When I weighed myself on January 1, 2013, I weighed in at a whopping 317 pounds. It is amazing to see that I have already dropped 3 and 1/2 pounds in just 3 days. I do know and understand that the first few weeks are when the weight drops off the quickest. (Like I said in my first post, this is not my first battle with weight loss.) My short term goal right now is to get down to 299 pounds. I want to be under that 300 pound mark in the worst way! From that point on I will move forward in 25 pound intervals. I will have "mini" celebrations for evey 25 pounds that I lose. When I lose my first 100 pounds my husband and I are going to actually take a vacation for the first time since we have been together. We never even went on a honeymoon, so this is incentive for us to not only take better care of ourselves and get rid of this extra weight, but to also pay off some of our credit card debt as we work towards or weight loss goals so that we can afford the vacation that we both deserve. :)

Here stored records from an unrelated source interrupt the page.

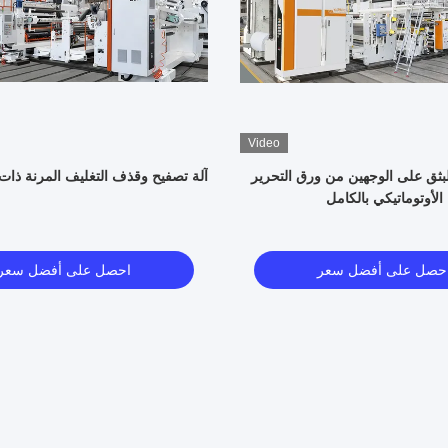
Video
لبثق على الوجهين من ورق التحرير
آلة تصفيح وقذف التغليف المرنة ذات ا
الأوتوماتيكي بالكامل
حصل على أفضل سعر
احصل على أفضل سعر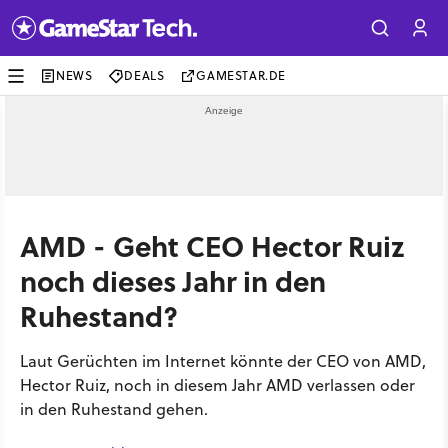
NEWS
DEALS
GAMESTAR.DE
AMD - Geht CEO Hector Ruiz
noch dieses Jahr in den
Ruhestand?
Laut Gerüchten im Internet könnte der CEO von AMD,
Hector Ruiz, noch in diesem Jahr AMD verlassen oder
in den Ruhestand gehen.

In addition to doing this for myself and living a happier and healthier life, I am also doing this in hopes of feeling better so that when my husband and I are ready to have children I can do so safely. Being overweight can cause so many extra complications during pregnancy, and my weight is something that only I have control over. There is no reason that I can't get down to a proper weight for my height of 155 pounds. It will reduce my risks during pregnancy and labor as well as many for my child. I just want to put everything out there and get all of my motives out on the table. Everyone will do this for their own personal reasons, and no one is going to lose weight until they are ready and willing to do it on their own terms. It is so difficult to do even when you have support, because it always feels like people are judging you on the way you look. As I said before, you and you alone have control over your weight. I think that is why people judge me so harshly for being so obese. No one else did this to me. I have struggled from the time I was a young child with my weight, and have continued to struggle into my adult years. Unfortunately no one was willing to help teach me the proper ways to eat and portion control. My parents simply told me that I was chubby or fat and left it at that. They never tried to teach me how to fix it. Instead of trying to get better I simply became bitter and just ate myself into a larger and larger body. I am letting all of that go and am doing this for me and for my future children. I am going to make sure that when I bring my children into this world that I am going to be as happy and healthy a person as I possibly can be. I will fight every day going forward to be the healthiest version of myself that I can be. I will never be satisfied with where I am until I have reached my goal weight of 155 pounds. Once I reach my goal weight I have made a promise to myself to never let myself get back out of shape and to always stay active and try to maintain my goal weight. I have a goal and I will reach it!